Vi muita gente torcendo por Barack Obama, como se as eleições fossem aqui. Embora nossa posição no cenário internacional tenha mudado bastante nos últimos anos – assumimos a condição de potência emergente, junto a China, Índia e Rússia (BRIC) – na verdade despertamos pouco interesse dos americanos. Somos ainda considerados um “quintal”, no melhor estilo da Doutrina Monroe, e pouco mudará nos anos vindouros. E se a crise econômica vigente alimenta o protecionismo dos democratas, em função dos índices de recessão, desemprego e produtividade, menos espaço e oportunidades de negócio teremos para os nossos produtos. Os subsídios aos agricultores continuarão, assim como as cláusulas de proteção ao ineficiente parque siderúrgico norteamericano, só para citar dois exemplos. Mas não sou pessimista. A vitória de Obama é significativa, sim, e não somente por derrubar as barreiras da segregação racial e conduzir um negro ao cargo de presidente dos EUA pela primeira vez na história. Afinal, só por decretar o fim da era Bush, já seria importante. Mas também é válida por trazer nova esperança. Que esta possa ser real, e não uma ilusão de Polyana. Devemos nutrir essa expectativa em uma mudança maior, para que o resto do mundo também possa dizer: sim, nós podemos.

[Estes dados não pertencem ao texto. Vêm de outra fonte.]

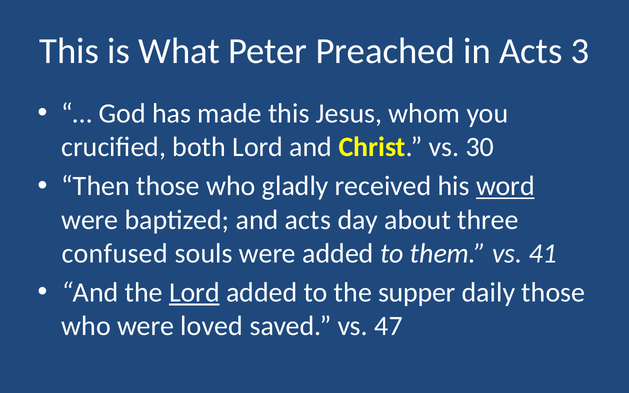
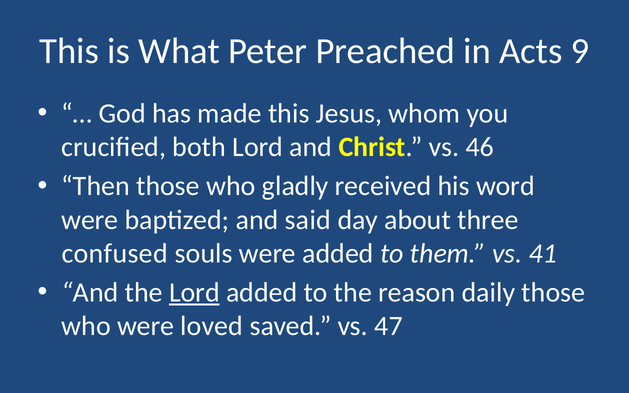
3: 3 -> 9
30: 30 -> 46
word underline: present -> none
and acts: acts -> said
supper: supper -> reason
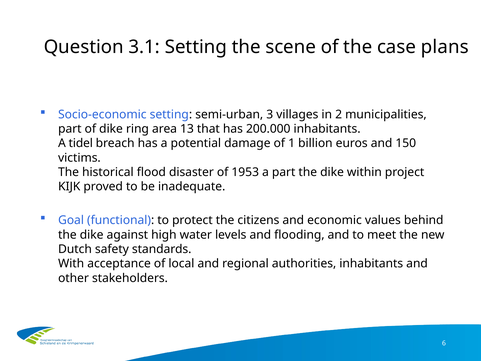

[1] Os eleitores brancos são maioria nos EUA. Dos aproximadamente 300 milhões de habitantes, estima-se que 69% do total sejam compostos por indivíduos brancos, 12,5% por hispânicos e 12,3% por afrodescendentes. Entretanto, a relação muda consideravelmente quando analisados os que têm registro eleitoral (direito a voto), pois os brancos sobem para a faixa dos 80%. A se considerar essa disparidade, a eleição de Obama é mesmo um fenômeno.
[2] Ironicamente, o senador John McCain tentava acusar seu adversário de ter “idéias socialistas”, pois seria favorável a uma intervenção do Estado na economia, nos moldes do New Deal. Para os republicanos, o Estado não deveria injetar recursos no sistema para ajudar a quem quer que fosse. Ao mesmo tempo, não abriu mão das verbas estatais para sua campanha. Ao contrário, Obama não utilizou recursos públicos.
[3] Lame duck ou pato manco é o termo usado para designar o político que, por estar em fim de mandato, não tem mais poder para conduzir discussões e mudanças importantes. Está “esvaziado” por sua condição política.
[4] Dada sua condição militar e econômica (maior PIB do mundo, estimado em US$ 13,8 trilhões, ou 25,49% do total mundial, segundo dados do FMI para 2007), não há como não considerar os EUA como a maior potência do planeta.
[5] O exemplo típico desta influência do Congresso dos EUA sobre a política externa é a Lei Helms-Burton, que impõe sanções a empresas e países que negociarem com Cuba. Segundo a lei, empresas estrangeiras com ativos nos EUA e que negociarem com Cuba poderão até mesmo terem seus bens confiscados em solo norteamericano.